When is a drug not a drug? The challenging nature of ADC terminology
You know when you have made it in an industry when you can understand the acronyms, and therefore it always interests me when people start to use them casually in conversation. Use of carefully constructed capital letters that signify that you understand the subject matter and can talk with ease with like-minded scientists can go a long way to demonstrate your credibility in the field.
Antibody-drug conjugates or ADCs have taken this to a whole new level, given the field is similarly defined by this 3-letter acronym. For the uninitiated or newbies to the field, ADCs are enough of a complex modality without having to become familiar with a bunch of additional acronyms but it goes with the territory, so the quicker this new language is learned, the better.
Case in point is the recently approved Zynlonta™ which contains the SG3199 pyrrolobenzodiazepine dimer or PBD dimer for short (surely PBDD?). This PBD dimer is a payload, warhead, cargo or cytotoxin and folks use these interchangeably depending on the audience.
Payload, cargo, warhead, cytotoxin, toxin (*other descriptors) all mean the same thing – what is being conjugated. Just to add a bit of ambiguity, conjugating linkers have cleavable linkers or non-cleavable linkers embedded, so when folks say cleavable linkers, this is typically to release the payload (or *other) intracellularly and not how the linker is conjugated to the antibody.
And don’t’ confuse TOP2 with TROP2 – the former is topoisomerase II that manages DNA replication, and the latter is tumor-associated calcium signal transducer 2, a cell surface glycoprotein.

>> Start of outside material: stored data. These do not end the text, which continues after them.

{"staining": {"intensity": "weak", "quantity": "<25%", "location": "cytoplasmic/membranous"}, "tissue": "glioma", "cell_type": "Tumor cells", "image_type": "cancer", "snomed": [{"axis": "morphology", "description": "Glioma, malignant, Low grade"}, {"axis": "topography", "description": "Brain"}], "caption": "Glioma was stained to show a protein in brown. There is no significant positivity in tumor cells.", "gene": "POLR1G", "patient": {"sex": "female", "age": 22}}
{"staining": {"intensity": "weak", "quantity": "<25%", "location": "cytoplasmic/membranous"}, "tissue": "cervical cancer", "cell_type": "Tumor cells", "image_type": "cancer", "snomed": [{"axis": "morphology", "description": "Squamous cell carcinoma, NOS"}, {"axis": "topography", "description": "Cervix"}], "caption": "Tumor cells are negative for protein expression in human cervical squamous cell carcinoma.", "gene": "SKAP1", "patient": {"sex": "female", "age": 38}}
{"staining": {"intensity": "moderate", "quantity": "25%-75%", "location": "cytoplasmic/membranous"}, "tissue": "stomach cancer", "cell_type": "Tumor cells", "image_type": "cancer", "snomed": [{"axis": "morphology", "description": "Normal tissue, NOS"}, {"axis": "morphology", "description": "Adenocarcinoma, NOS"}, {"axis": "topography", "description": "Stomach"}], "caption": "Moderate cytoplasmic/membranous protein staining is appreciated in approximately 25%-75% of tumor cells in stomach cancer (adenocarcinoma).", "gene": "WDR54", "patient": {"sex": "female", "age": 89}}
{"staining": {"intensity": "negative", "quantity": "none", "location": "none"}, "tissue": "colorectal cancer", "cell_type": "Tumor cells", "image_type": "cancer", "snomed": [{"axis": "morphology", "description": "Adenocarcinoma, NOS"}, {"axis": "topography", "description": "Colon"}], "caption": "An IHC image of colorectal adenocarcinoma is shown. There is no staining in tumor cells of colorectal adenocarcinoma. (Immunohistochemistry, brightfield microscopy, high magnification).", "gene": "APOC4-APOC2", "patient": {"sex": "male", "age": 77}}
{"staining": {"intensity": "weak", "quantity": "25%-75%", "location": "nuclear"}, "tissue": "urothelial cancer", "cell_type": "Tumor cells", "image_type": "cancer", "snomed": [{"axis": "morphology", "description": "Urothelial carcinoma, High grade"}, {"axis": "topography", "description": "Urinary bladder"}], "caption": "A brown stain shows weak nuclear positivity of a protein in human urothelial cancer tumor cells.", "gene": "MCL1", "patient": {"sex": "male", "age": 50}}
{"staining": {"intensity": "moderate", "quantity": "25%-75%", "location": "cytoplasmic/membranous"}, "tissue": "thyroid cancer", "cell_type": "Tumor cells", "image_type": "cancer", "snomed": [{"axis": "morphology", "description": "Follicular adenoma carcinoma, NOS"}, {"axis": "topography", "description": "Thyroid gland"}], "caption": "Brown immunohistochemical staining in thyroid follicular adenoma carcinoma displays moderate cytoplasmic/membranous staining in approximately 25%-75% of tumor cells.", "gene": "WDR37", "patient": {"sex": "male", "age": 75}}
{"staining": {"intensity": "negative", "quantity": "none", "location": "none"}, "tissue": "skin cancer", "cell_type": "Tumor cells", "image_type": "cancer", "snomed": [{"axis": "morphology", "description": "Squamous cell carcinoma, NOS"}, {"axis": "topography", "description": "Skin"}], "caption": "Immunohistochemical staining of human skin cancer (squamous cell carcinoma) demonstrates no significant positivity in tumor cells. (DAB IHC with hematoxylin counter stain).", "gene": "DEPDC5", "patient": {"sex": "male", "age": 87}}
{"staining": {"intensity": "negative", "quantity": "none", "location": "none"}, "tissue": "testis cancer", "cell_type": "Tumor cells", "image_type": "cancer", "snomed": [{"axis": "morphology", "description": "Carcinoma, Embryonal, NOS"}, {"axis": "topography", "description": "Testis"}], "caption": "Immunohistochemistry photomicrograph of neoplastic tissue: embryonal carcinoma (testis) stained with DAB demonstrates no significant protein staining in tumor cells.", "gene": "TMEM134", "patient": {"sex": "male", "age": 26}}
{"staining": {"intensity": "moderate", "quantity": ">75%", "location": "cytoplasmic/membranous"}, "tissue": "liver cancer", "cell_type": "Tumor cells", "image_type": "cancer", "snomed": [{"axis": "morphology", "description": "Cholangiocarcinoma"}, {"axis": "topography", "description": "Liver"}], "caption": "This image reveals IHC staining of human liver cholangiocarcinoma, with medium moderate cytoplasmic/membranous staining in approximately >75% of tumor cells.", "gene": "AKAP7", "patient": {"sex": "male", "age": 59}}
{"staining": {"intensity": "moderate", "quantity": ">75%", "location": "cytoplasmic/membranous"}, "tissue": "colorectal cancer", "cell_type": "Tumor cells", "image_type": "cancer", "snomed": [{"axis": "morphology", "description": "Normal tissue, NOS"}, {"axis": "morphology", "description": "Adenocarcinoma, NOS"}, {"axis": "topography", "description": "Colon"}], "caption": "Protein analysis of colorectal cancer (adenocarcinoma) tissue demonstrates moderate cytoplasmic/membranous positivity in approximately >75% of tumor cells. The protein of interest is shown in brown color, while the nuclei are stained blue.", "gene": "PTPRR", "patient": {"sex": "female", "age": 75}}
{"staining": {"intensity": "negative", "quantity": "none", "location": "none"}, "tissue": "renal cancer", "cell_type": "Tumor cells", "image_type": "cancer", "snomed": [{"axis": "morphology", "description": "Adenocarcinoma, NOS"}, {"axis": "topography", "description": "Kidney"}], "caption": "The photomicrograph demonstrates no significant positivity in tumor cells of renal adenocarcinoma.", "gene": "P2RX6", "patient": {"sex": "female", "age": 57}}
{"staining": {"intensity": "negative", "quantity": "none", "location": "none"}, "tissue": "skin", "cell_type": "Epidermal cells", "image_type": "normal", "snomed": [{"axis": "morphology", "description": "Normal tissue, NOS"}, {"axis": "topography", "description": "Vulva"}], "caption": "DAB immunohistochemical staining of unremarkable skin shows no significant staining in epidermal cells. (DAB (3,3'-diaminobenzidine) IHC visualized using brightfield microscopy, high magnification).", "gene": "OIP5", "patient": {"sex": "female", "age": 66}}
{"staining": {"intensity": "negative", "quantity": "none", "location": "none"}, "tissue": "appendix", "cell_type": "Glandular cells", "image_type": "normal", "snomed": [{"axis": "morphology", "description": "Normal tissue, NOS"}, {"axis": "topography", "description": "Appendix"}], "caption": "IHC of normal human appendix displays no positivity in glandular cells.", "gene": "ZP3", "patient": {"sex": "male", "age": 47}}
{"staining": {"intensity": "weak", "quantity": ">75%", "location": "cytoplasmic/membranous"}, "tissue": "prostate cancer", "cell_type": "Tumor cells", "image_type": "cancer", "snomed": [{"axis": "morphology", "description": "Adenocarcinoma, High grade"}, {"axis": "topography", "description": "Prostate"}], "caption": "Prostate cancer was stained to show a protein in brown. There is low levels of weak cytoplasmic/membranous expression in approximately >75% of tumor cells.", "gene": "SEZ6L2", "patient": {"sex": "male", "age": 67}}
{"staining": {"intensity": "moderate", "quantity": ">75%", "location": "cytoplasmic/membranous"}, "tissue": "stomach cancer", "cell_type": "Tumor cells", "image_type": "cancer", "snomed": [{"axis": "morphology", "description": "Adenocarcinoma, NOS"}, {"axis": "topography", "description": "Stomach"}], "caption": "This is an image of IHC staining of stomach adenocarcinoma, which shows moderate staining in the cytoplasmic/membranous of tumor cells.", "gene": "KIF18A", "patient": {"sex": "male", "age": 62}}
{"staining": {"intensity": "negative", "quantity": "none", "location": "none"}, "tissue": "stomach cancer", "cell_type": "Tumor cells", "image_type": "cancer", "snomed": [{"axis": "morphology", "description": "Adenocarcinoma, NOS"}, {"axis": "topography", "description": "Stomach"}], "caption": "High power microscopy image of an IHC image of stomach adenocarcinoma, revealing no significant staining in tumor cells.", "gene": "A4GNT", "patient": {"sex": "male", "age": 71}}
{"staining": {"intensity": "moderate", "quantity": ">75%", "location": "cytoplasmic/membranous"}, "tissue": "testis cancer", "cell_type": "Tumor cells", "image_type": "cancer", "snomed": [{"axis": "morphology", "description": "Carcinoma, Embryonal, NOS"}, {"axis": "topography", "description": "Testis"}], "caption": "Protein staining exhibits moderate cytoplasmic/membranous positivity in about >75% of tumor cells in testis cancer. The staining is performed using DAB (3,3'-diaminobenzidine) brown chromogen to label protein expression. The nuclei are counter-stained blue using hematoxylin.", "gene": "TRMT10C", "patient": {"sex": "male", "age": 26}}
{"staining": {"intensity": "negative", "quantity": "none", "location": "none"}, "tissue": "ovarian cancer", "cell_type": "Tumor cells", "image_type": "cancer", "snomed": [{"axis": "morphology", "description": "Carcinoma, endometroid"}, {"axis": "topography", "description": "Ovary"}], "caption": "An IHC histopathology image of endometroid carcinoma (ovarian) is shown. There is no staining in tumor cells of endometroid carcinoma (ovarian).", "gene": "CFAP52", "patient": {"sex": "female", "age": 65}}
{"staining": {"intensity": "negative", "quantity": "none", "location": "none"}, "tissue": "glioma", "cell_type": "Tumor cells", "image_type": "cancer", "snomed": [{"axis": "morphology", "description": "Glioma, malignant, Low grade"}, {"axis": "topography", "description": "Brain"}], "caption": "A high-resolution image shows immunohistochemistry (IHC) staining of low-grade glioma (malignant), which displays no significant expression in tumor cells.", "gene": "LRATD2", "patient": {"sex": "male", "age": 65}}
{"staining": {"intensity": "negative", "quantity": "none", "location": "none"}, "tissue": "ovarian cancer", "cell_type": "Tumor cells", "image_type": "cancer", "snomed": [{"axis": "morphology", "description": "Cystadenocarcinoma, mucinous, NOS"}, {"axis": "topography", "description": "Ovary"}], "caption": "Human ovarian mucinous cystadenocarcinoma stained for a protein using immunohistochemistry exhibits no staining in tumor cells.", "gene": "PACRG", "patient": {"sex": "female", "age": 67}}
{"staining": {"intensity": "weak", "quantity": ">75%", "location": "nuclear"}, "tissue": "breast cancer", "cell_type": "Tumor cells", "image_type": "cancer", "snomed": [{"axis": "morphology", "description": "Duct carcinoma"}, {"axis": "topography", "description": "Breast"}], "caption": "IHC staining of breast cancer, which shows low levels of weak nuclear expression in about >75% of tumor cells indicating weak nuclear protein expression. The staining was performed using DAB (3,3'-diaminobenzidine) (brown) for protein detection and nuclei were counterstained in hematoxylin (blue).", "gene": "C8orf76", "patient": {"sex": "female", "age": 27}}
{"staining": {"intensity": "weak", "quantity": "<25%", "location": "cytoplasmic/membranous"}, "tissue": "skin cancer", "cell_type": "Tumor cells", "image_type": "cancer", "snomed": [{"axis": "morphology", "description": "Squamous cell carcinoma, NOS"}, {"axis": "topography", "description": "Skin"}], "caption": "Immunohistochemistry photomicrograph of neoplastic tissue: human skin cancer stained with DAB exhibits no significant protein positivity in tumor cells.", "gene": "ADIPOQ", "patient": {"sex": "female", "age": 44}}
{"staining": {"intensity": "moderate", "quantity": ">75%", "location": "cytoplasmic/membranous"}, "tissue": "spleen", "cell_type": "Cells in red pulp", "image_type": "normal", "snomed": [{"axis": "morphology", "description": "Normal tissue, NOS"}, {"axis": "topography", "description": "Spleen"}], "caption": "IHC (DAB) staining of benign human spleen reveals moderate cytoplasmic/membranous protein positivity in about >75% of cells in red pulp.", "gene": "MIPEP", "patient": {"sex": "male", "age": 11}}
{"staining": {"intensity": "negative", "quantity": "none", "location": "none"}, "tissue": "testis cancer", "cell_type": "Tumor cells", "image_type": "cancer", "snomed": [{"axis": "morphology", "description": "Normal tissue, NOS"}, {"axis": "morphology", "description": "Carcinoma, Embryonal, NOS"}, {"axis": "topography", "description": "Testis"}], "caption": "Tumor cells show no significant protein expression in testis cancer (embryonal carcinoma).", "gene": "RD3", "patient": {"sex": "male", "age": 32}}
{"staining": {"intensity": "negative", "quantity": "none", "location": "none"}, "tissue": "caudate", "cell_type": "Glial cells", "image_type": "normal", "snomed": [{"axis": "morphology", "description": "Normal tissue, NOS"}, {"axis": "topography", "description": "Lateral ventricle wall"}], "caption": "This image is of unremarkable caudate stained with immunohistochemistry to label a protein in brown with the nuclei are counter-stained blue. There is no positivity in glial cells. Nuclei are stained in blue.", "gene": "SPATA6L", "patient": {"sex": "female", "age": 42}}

In fact, TROP2 is the antigen target of the Immunomedics ADC Trodelvy® that contains the topoisomerase I inhibitor SN-38 (a TROP2-TOP1 ADC!)
The succinimidyl 4-(N-maleimidomethyl)-cyclohexane-1-carboxylate or SMCC linker is used in the conjugation of the payload (or *other) of DM1 (Drug Maytansioid 1) to trastuzumab to produce the ADC ado-trastuzumab emtansine (Kadcyla®). More accurately, SMCC is pre-conjugation, and MCC post conjugation, denoted by the loss of the succinimidyl S leaving group in the product. So the Kadcyla® ADC drug contains the drug maytansioid drug. Confusing? It starts to feel like there are too many drugs.
Outside of the standard acronym drug development toolbox, the ADC developer should be aware of key acronyms such as DAR – drug-antibody ratio which explains how many payloads (or *other) are conjugated; then there is HIC or hydrophobic interaction chromatography, a go-to analytical technique used in the characterisation of DAR for an ADC; and TDCs are THIOMAB™-drug conjugates with engineered cysteine residues that allow for site-specific conjugation and defined DAR.
In summary, you can combine these acronyms to produce an ADC as an MMC TOP2-TROP2 TDC with a DAR defined by HIC. I am beginning to sound like Adrian Cronauer. Although if you can understand this, then perhaps you are at ADC level 2.0.